Task to carry out = Take the data below and extract the lines from the one with "33: (83, 267)" to the one with "45: (371, 469)", inclusive, exactly as written.

Listed records =
------------------------------
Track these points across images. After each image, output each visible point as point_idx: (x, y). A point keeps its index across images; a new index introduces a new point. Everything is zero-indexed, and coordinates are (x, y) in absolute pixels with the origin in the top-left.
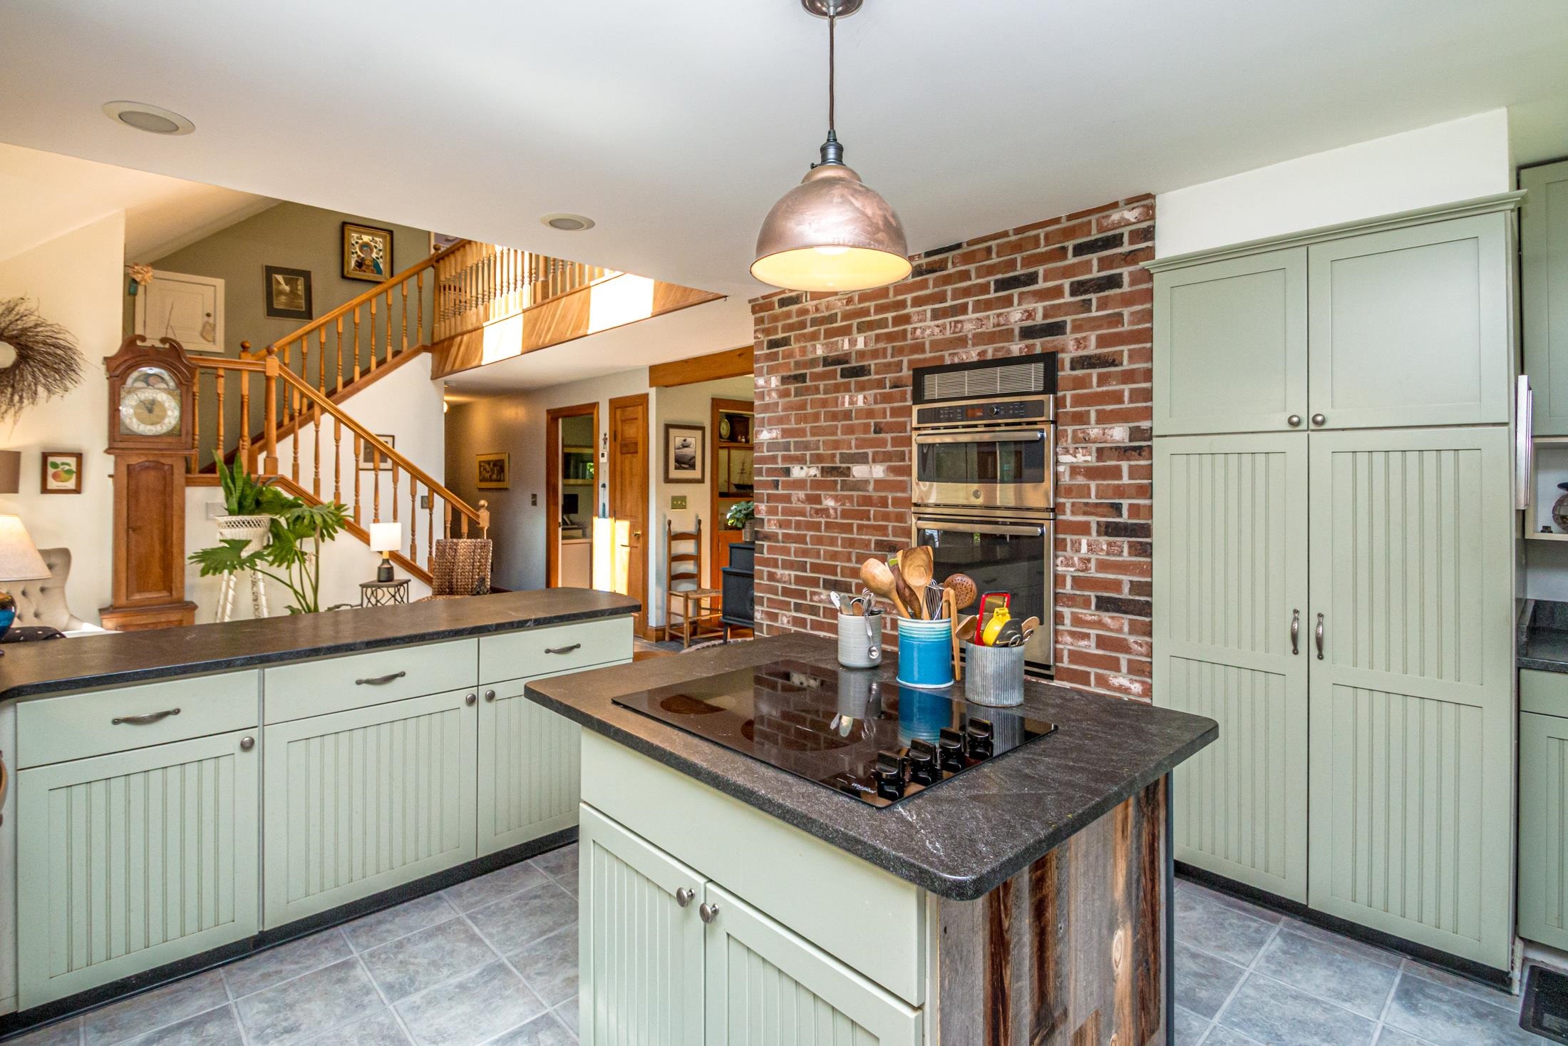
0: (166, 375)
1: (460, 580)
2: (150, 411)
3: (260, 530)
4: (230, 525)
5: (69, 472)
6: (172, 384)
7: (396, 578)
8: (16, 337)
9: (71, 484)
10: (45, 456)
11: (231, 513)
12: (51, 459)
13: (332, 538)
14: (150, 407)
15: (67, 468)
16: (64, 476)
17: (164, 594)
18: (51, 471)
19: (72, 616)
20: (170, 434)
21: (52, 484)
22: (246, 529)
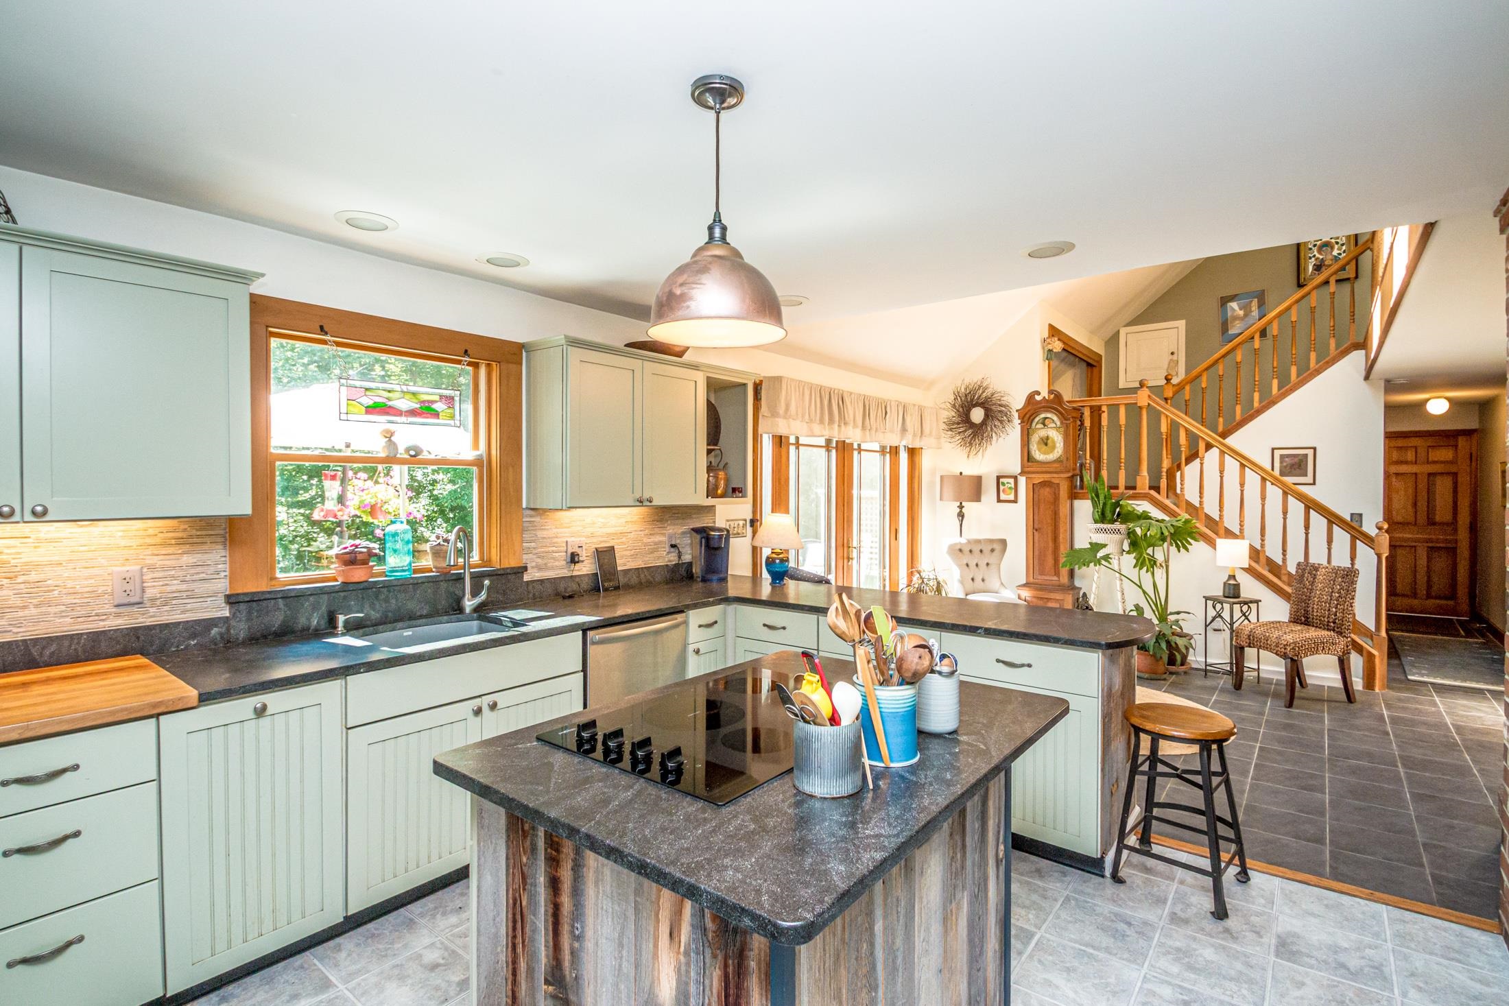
0: (1055, 418)
1: (1316, 611)
2: (1046, 444)
3: (1117, 537)
4: (1098, 531)
5: (1010, 488)
6: (1058, 423)
7: (1242, 595)
8: (982, 403)
9: (1012, 497)
10: (998, 478)
11: (1096, 522)
12: (1001, 480)
13: (1187, 550)
14: (1045, 441)
15: (1010, 486)
16: (1009, 491)
17: (1055, 578)
18: (1002, 488)
19: (1002, 583)
20: (1058, 461)
21: (1003, 497)
22: (1107, 535)
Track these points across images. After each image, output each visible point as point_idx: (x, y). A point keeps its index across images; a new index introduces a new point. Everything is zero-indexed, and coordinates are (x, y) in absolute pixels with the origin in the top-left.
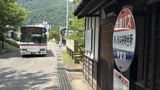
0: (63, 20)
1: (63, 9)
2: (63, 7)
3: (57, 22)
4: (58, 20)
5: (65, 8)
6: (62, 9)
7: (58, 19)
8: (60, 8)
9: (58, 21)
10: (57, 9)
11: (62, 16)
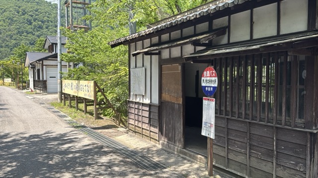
0: (21, 36)
1: (18, 13)
2: (19, 7)
3: (5, 40)
4: (7, 37)
5: (24, 11)
6: (16, 13)
7: (8, 33)
8: (11, 9)
9: (7, 39)
10: (5, 11)
11: (18, 28)
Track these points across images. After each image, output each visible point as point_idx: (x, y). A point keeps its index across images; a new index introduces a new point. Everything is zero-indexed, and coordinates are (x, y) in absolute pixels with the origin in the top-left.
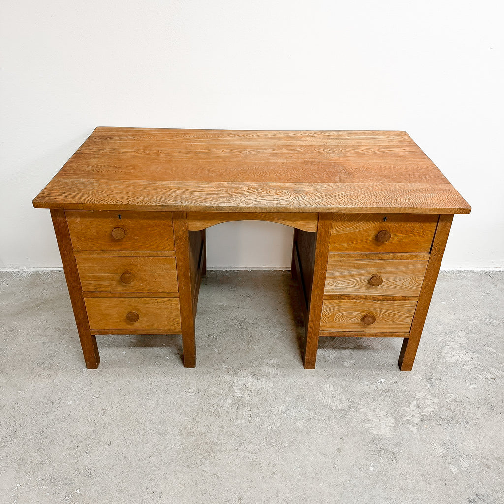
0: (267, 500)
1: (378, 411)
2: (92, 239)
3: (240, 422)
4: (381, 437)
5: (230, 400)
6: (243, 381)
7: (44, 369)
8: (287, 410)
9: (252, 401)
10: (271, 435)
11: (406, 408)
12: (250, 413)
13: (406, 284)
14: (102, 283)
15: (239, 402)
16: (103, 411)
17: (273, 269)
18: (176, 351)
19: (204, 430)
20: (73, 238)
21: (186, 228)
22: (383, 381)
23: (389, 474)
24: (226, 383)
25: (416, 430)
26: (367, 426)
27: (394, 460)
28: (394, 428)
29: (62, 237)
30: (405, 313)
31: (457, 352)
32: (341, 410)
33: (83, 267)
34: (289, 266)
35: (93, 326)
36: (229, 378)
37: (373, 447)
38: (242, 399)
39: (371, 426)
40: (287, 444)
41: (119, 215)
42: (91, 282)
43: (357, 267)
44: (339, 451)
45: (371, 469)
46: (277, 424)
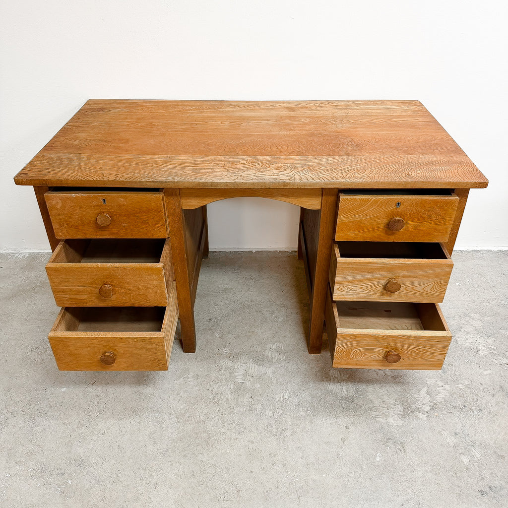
0: (267, 492)
1: (386, 398)
3: (241, 410)
4: (389, 426)
5: (231, 386)
6: (244, 367)
7: (38, 354)
8: (290, 397)
9: (253, 388)
10: (273, 423)
11: (415, 395)
12: (251, 400)
15: (239, 389)
16: (98, 398)
17: (278, 250)
19: (202, 418)
21: (180, 206)
23: (396, 464)
24: (227, 369)
25: (426, 418)
26: (374, 414)
27: (402, 450)
28: (403, 416)
31: (471, 336)
32: (346, 397)
34: (295, 246)
36: (230, 363)
37: (379, 436)
38: (243, 386)
39: (378, 414)
40: (289, 432)
44: (343, 440)
45: (378, 459)
46: (279, 411)
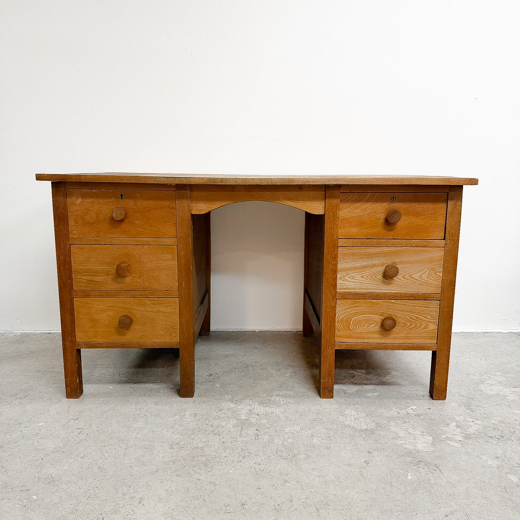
0: (278, 505)
1: (411, 431)
2: (91, 224)
3: (245, 439)
4: (418, 451)
5: (233, 422)
6: (248, 408)
8: (302, 429)
9: (259, 423)
10: (282, 449)
11: (444, 428)
12: (256, 432)
13: (425, 277)
14: (96, 278)
15: (243, 424)
16: (79, 430)
17: (283, 330)
18: (171, 387)
19: (200, 445)
20: (71, 222)
21: (190, 210)
22: (413, 408)
23: (432, 482)
24: (228, 409)
25: (460, 446)
26: (399, 442)
27: (436, 469)
28: (433, 444)
29: (60, 221)
30: (429, 317)
32: (366, 430)
33: (78, 258)
35: (80, 337)
36: (232, 405)
37: (408, 459)
38: (248, 421)
39: (404, 442)
40: (302, 456)
41: (122, 195)
42: (84, 277)
43: (370, 256)
44: (367, 462)
45: (410, 478)
46: (290, 441)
------------------------------
Exercise output =
33: (83, 267)
34: (289, 266)
35: (93, 326)
36: (229, 378)
37: (373, 447)
38: (242, 399)
39: (371, 426)
40: (287, 444)
41: (119, 215)
42: (91, 282)
43: (357, 267)
44: (339, 451)
45: (371, 469)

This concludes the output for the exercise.